There are five main pillar when it comes to supporting the development of an information security management system.

  1. Resources : The organisation should identify what resources are needed and ensure that enough is provided.

  2. Competence : Should determine the necessary competence of persons who will work on the system. May be required to take actions such as additional training.

  3. Awareness : Persons should be aware of the organisations security policies, and their contributions to the effectiveness of the system. They must also be aware of the negative consequences for not conforming with the security requirements.

  4. Communication : The organisation should decide on what should be communicated both internally and externally and who with. This should be also be accompanied with when communication should take place and by what process.

  5. Documented Information : All policies and processes should be documented. The amount depends on the organisation and its type of activities. When updating or creating documentation it should have appropriate identification and description. There should also be a standard distribution format (paper, digital) along with a review and approval for suitability and adequacy.
    Documentation should also be available when needed and is protected from loss of confidentiality, improper use or loss of integrity. Version control and access right should be applied, and the ability to distribute/revoke should be in place.
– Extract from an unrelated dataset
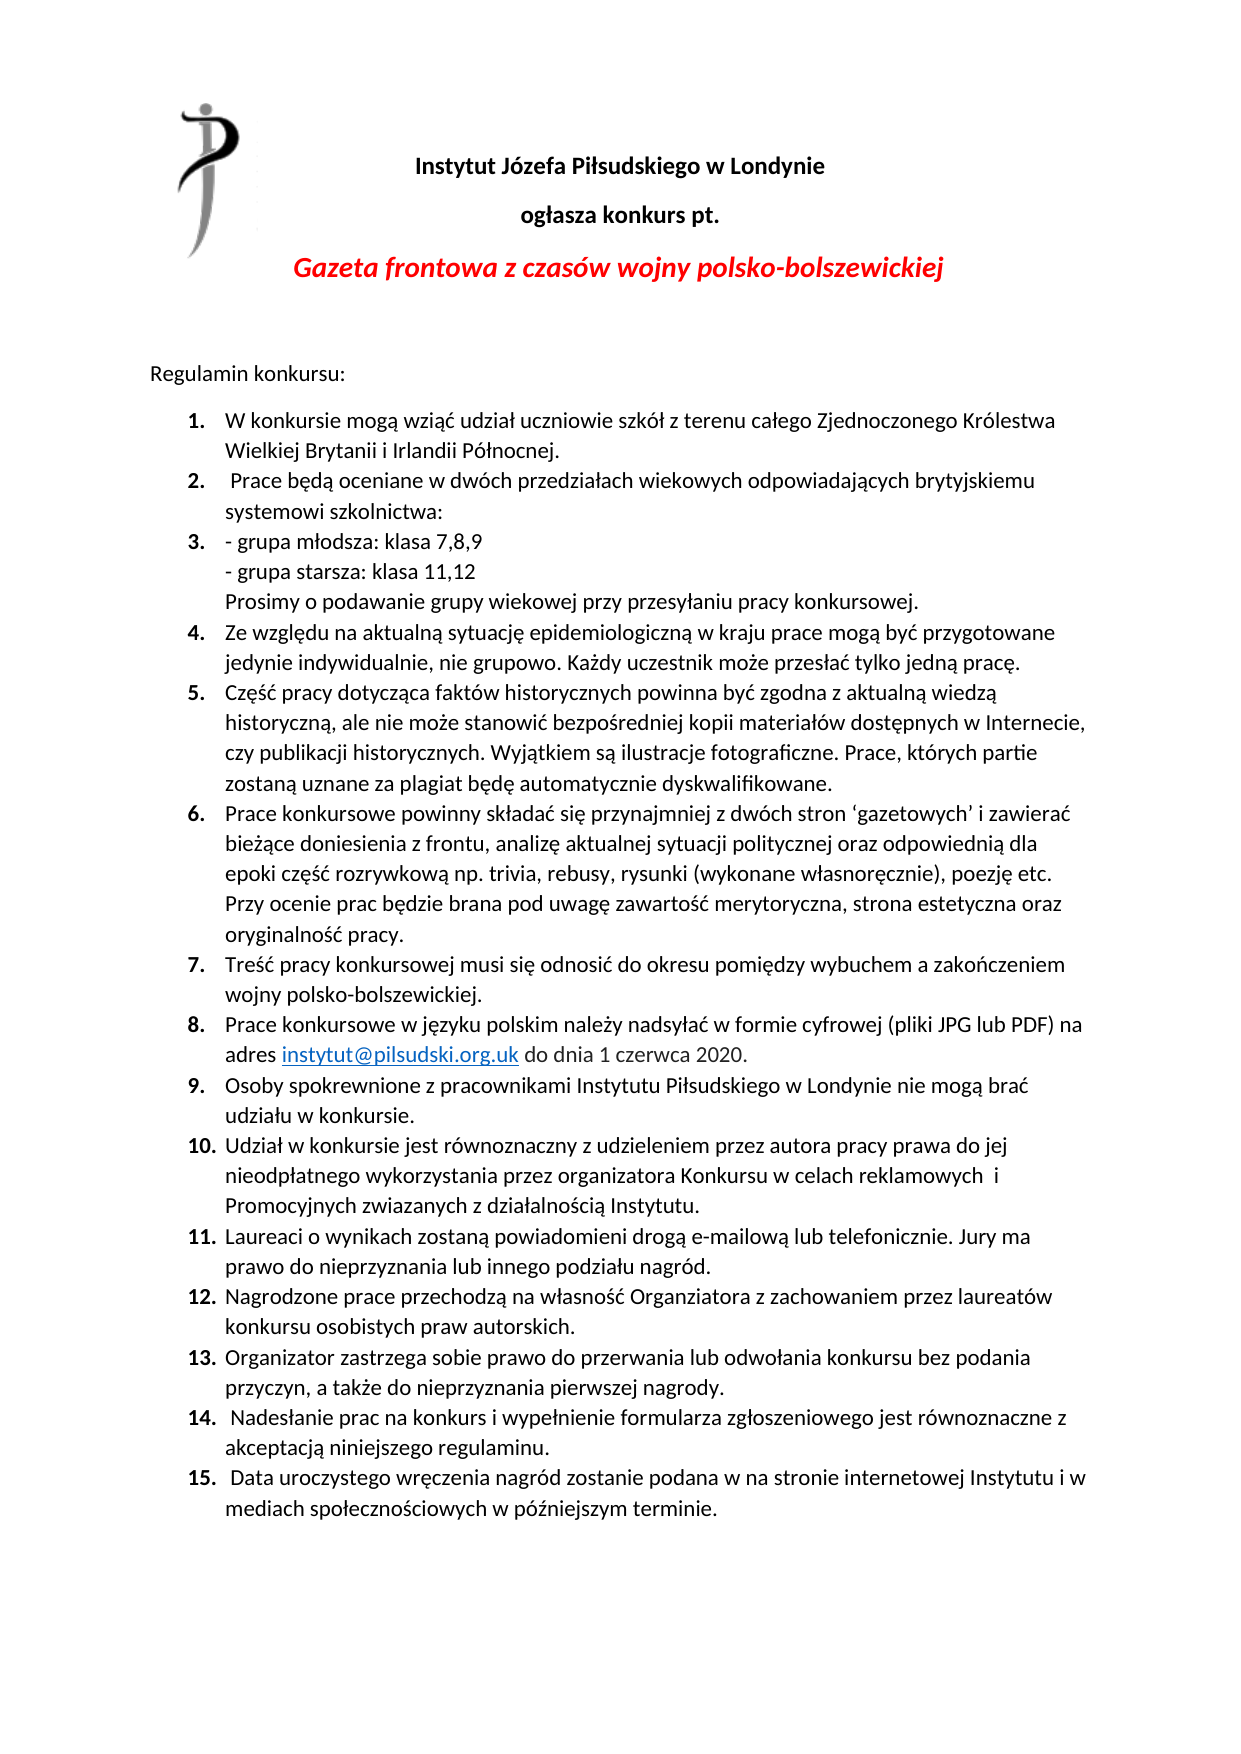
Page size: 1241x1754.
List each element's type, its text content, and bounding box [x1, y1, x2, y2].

The organisation shall plan, implement and control the processes needed to meet in the security requirements and to implement actions identified in the risk treatment. Documentation and processes should be continuously reassessed and validated after any planned (or unplanned) changes to the system. It is important to also access any outsources processes and determine control measures.

Performance evaluation

The organisation should be able to evaluate the performance of the system system. It will need to have a clear understanding of what should be monitored and how it plans to measure the results. To ensure continuous development of the system, it is important the they evaluation is reproducible and considered valid, also the results should be documented and stored for future use. Monitoring and measuring of the system should be assigned and scheduled at intervals which the organisation deems appropriate, including reviewing the results.

Internal audit of the system should be performed in a similar vain, ensuing that it conforms to organisation requirements and that is effectively implemented and maintained. An audit program should define the audit criteria and scope, frequency, methods, and responsibilities. Importantly, identify select auditors which can conduct impartial and objective audits which will be reported to relevant management.

Management should review the security management system at planed intervals where key persons are able to report any issues and feedback from the results of the monitoring and audit processes, as well as from risk assessment and treatment. Actions generated from these meetings should be reviewed at the start and end of each session.


When a nonconformity occurs the organisation should be able to take actions which can control the consequences. It would then evaluate the effectiveness of the actions taken and and determine if similar nonconformities exists, or could potentially occur. As a result it may be needed to update the information security management system to reflect this event. Continual improvement is required of the security system and should actively be updated and evaluated to ensure successful operation.